Silly trick from my part, I tried to regress x as a function of y, and of course got badly battered. In some cases I got semi-decent numbers, like n close to 1 or 2 and K in a reasonable range (maybe by chance), but in other cases 'singular gradient' errors or values of n close to 0.
I tried to regress y as a function of x, and then it was always singular gradient, no matter what data I plugged in!

It would be interesting to know if a case like this one is 'bad' in general to handle, whatever one does, or if appropriate manipulation of the equation and choice of the solving algorithm may have an impact on the result.

6. Oct 12, 2016

### Staff: Mentor

Yes. My favorite approach in such cases is to do a quick Monte Carlo simulation. Just assume a reasonable distribution for A and B and calculate fu. Look to see if that calculated value looks similar to your actual measured data. Check to see if fu or log(fu) have normal distributions. Be sure to vary your parameters over a reasonable range to make sure the assumptions hold.

For something simple like B/A there is probably a theoretical solution, but I can do a Monte Carlo simulation faster than I could figure out what search term to even use.

I don't think that you can use this data to estimate both. I think you will need a different experiment.

Usually this is not an issue that you can get around with nonlinear regression.
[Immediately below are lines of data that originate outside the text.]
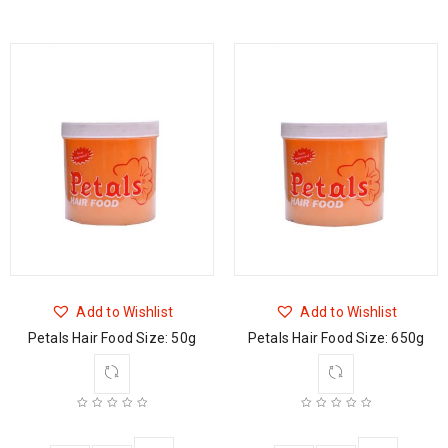
Add to Wishlist
Add to Wishlist
Petals Hair Food Size: 50g
Petals Hair Food Size: 650g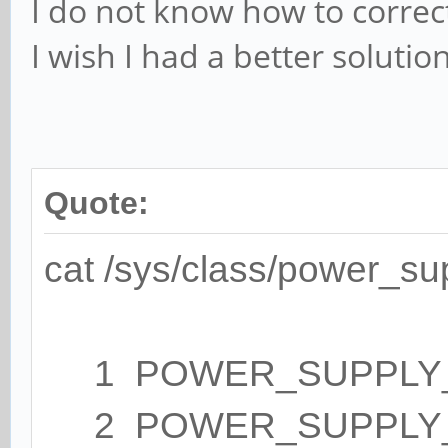
I do not know how to correc
I wish I had a better solution.
Quote:
cat /sys/class/power_su
1 POWER_SUPPLY_NA
2 POWER_SUPPLY_T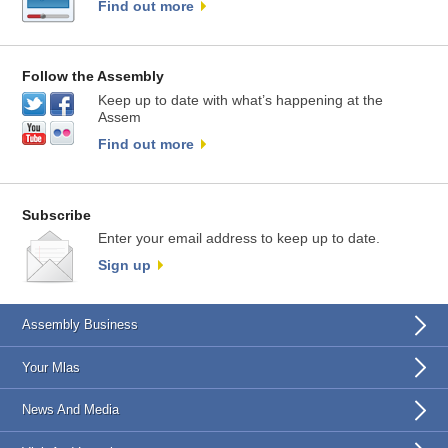
Find out more
Follow the Assembly
Keep up to date with what’s happening at the
Assem
Find out more
Subscribe
Enter your email address to keep up to date.
Sign up
Assembly Business
Your Mlas
News And Media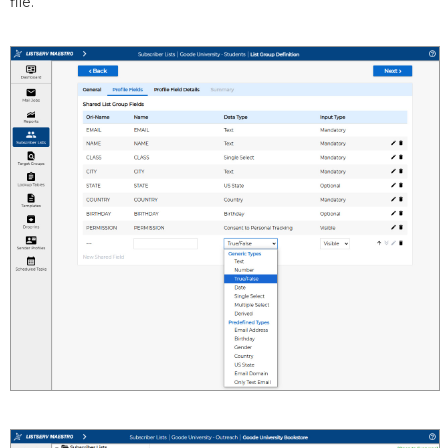
file.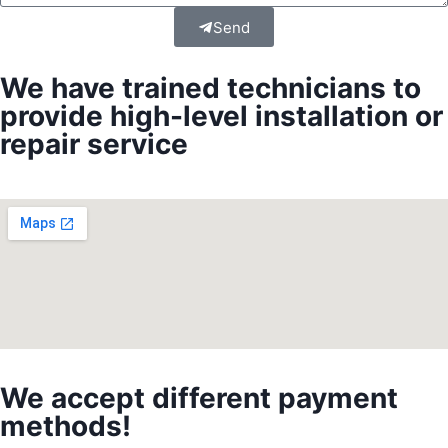
Send
We have trained technicians to
provide high-level installation or
repair service
We accept different payment
methods!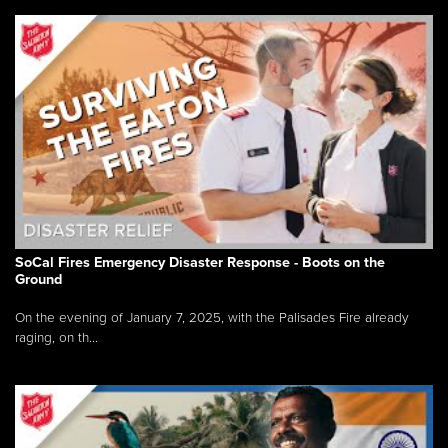
SoCal Fires Emergency Disaster Response - Boots on the
Ground
On the evening of January 7, 2025, with the Palisades Fire already
raging, on th...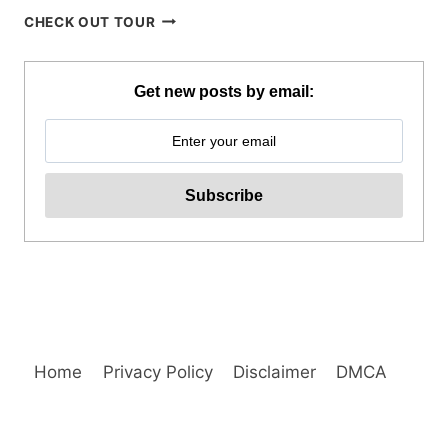
BREATHE
CHECK OUT TOUR
BAGUIO
JOIN
IN
Get new posts by email:
TOUR
REVIEW
Home
Privacy Policy
Disclaimer
DMCA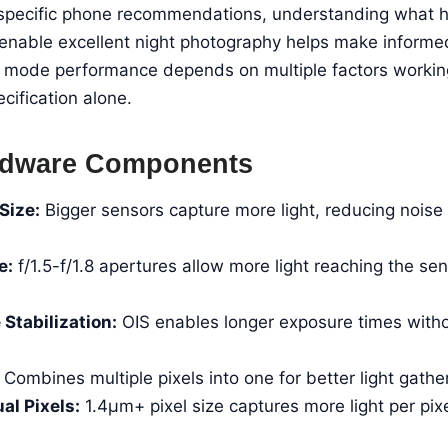
o specific phone recommendations, understanding what
enable excellent night photography helps make informe
t mode performance depends on multiple factors working
cification alone.
ardware Components
Size:
Bigger sensors capture more light, reducing noise 
e:
f/1.5-f/1.8 apertures allow more light reaching the s
 Stabilization:
OIS enables longer exposure times witho
Combines multiple pixels into one for better light gather
al Pixels:
1.4μm+ pixel size captures more light per pix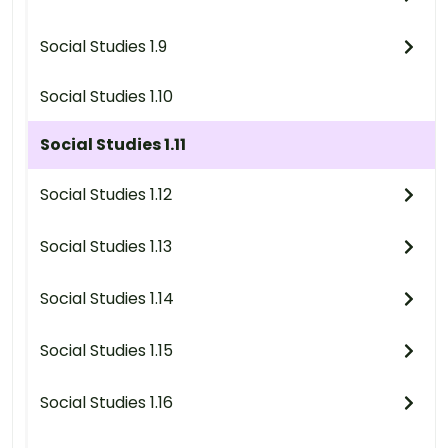
Social Studies 1.9
Social Studies 1.10
Social Studies 1.11
Social Studies 1.12
Social Studies 1.13
Social Studies 1.14
Social Studies 1.15
Social Studies 1.16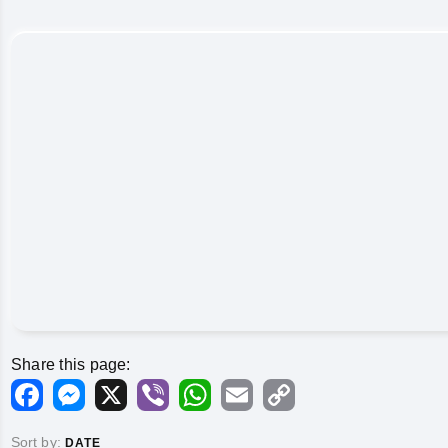
Share this page:
Facebook
Messenger
X
Viber
WhatsApp
Email
Copy
Link
Sort by:
DATE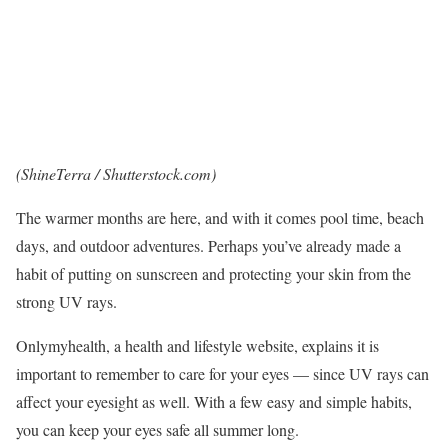
(
ShineTerra
/ Shutterstock.com)
The warmer months are here, and with it comes pool time,
beach
days
, and outdoor adventures. Perhaps you’ve already made a
habit of putting on sunscreen and protecting your skin from the
strong UV rays.
Onlymyhealth
, a health and lifestyle website, explains it is
important to remember to care for your eyes — since UV rays can
affect your eyesight as well. With a few easy and simple habits,
you can keep your eyes safe all summer long.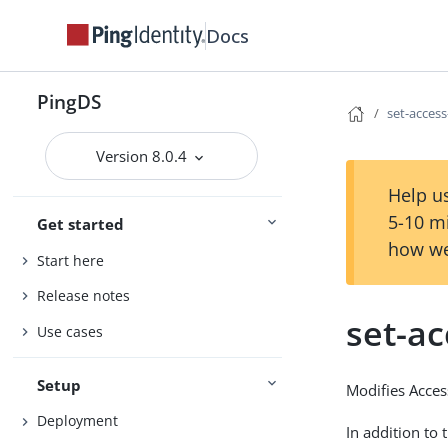
Docs
PingDS
set-access
Version 8.0.4
Help us
5-10 m
Get started
how we
Start here
Release notes
set-ac
Use cases
Setup
Modifies Access
Deployment
In addition to 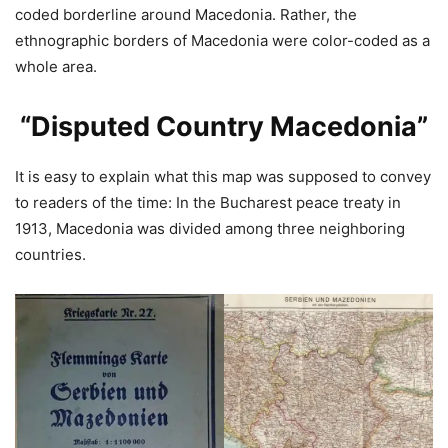
coded borderline around Macedonia. Rather, the
ethnographic borders of Macedonia were color-coded as a
whole area.
“Disputed Country Macedonia”
It is easy to explain what this map was supposed to convey
to readers of the time: In the Bucharest peace treaty in
1913, Macedonia was divided among three neighboring
countries.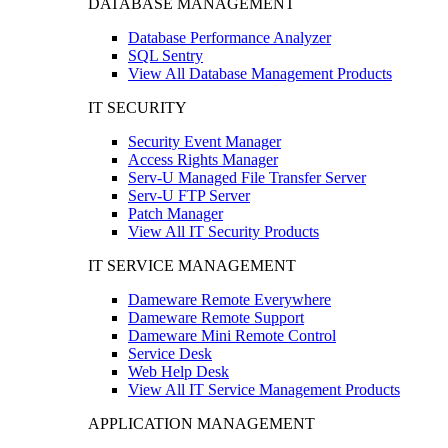
DATABASE MANAGEMENT
Database Performance Analyzer
SQL Sentry
View All Database Management Products
IT SECURITY
Security Event Manager
Access Rights Manager
Serv-U Managed File Transfer Server
Serv-U FTP Server
Patch Manager
View All IT Security Products
IT SERVICE MANAGEMENT
Dameware Remote Everywhere
Dameware Remote Support
Dameware Mini Remote Control
Service Desk
Web Help Desk
View All IT Service Management Products
APPLICATION MANAGEMENT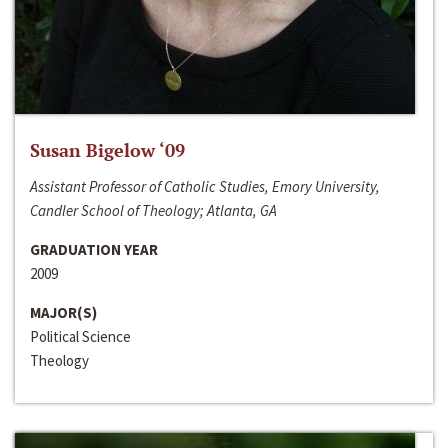
Susan Bigelow ‘09
Assistant Professor of Catholic Studies, Emory University,
Candler School of Theology; Atlanta, GA
GRADUATION YEAR
2009
MAJOR(S)
Political Science
Theology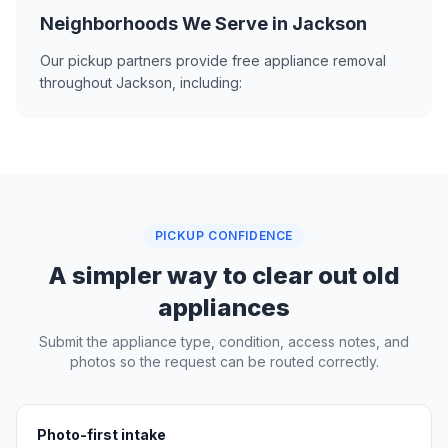
Neighborhoods We Serve in Jackson
Our pickup partners provide free appliance removal
throughout Jackson, including:
PICKUP CONFIDENCE
A simpler way to clear out old
appliances
Submit the appliance type, condition, access notes, and
photos so the request can be routed correctly.
Photo-first intake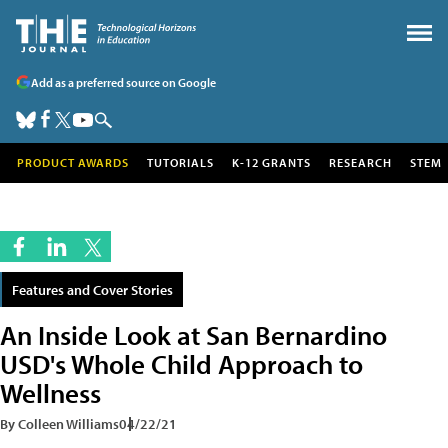
Add as a preferred source on Google
PRODUCT AWARDS
TUTORIALS
K-12 GRANTS
RESEARCH
STEM
Features and Cover Stories
An Inside Look at San Bernardino
USD's Whole Child Approach to
Wellness
By Colleen Williams
04/22/21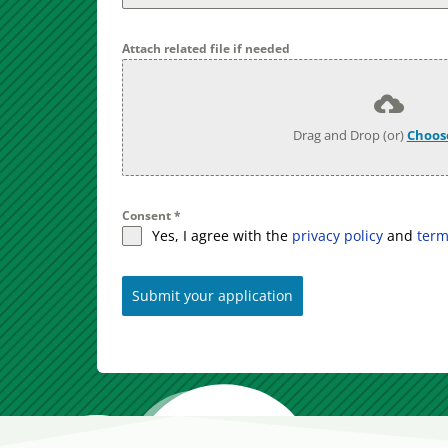
Attach related file if needed
Drag and Drop (or)
Choose
Consent
*
Yes, I agree with the
privacy policy
and
term
Submit your application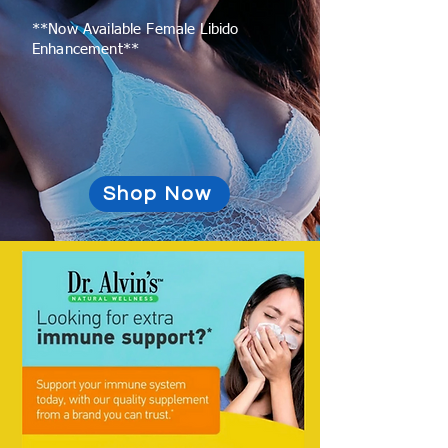
**Now Available Female Libido
Enhancement**
Shop Now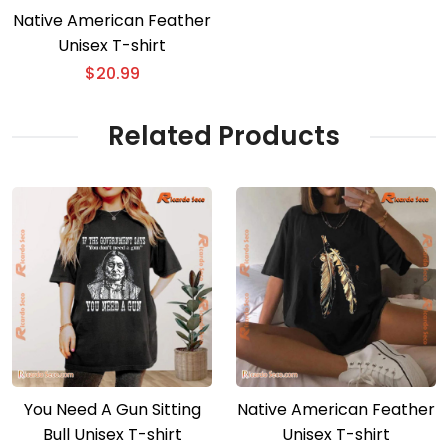
Native American Feather
Unisex T-shirt
$
20.99
Related Products
You Need A Gun Sitting
Native American Feather
Bull Unisex T-shirt
Unisex T-shirt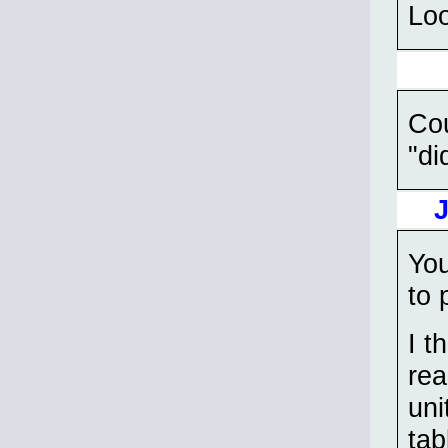
Loo
Cou
"di
You
to 
I t
rea
uni
tab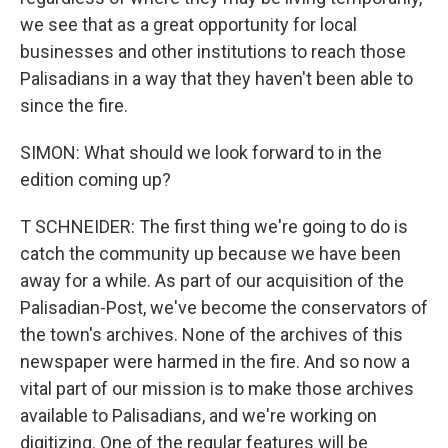
we see that as a great opportunity for local
businesses and other institutions to reach those
Palisadians in a way that they haven't been able to
since the fire.
SIMON: What should we look forward to in the
edition coming up?
T SCHNEIDER: The first thing we're going to do is
catch the community up because we have been
away for a while. As part of our acquisition of the
Palisadian-Post, we've become the conservators of
the town's archives. None of the archives of this
newspaper were harmed in the fire. And so now a
vital part of our mission is to make those archives
available to Palisadians, and we're working on
digitizing. One of the regular features will be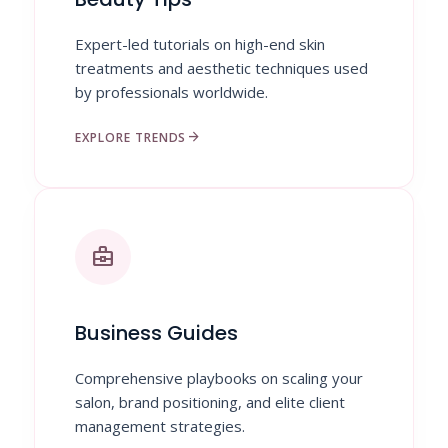
Expert-led tutorials on high-end skin
treatments and aesthetic techniques used
by professionals worldwide.
arrow_forward
EXPLORE TRENDS
business_center
Business Guides
Comprehensive playbooks on scaling your
salon, brand positioning, and elite client
management strategies.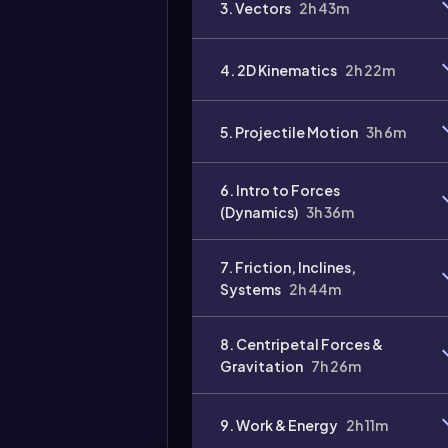
3. Vectors
2h 43m
Video
duration:
4. 2D Kinematics
2h 22m
5. Projectile Motion
3h 6m
6. Intro to Forces
(Dynamics)
3h 36m
7. Friction, Inclines,
Systems
2h 44m
8. Centripetal Forces &
Gravitation
7h 26m
9. Work & Energy
2h 11m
Basically you can just linearize it (which has its own problems) or perform a different experiment.

7. Oct 13, 2016

### DrDu

Funny, I am momentarily analysing data on Immunoglobulines binding to Albumine.

$K=\frac{(nx-D(1-y))Dy}{D(1-y)}$
or
$K(1-y)+Dy(1-y)=nxy$, which is from your expression.

Edit: First attempt of me was erroneous.

Last edited: Oct 13, 2016
8. Oct 13, 2016

### DrDu

So, let's rescale this, setting K'=K/D and x'=x/D.
We get $K'(1-y) +(1-y-nx')y=0$.
nx' is larger than 64, hence 1-y is negligible in the second bracket. All you can get is K/n=xy/(1-y), what you allready know.
You should make some experiments where x~D.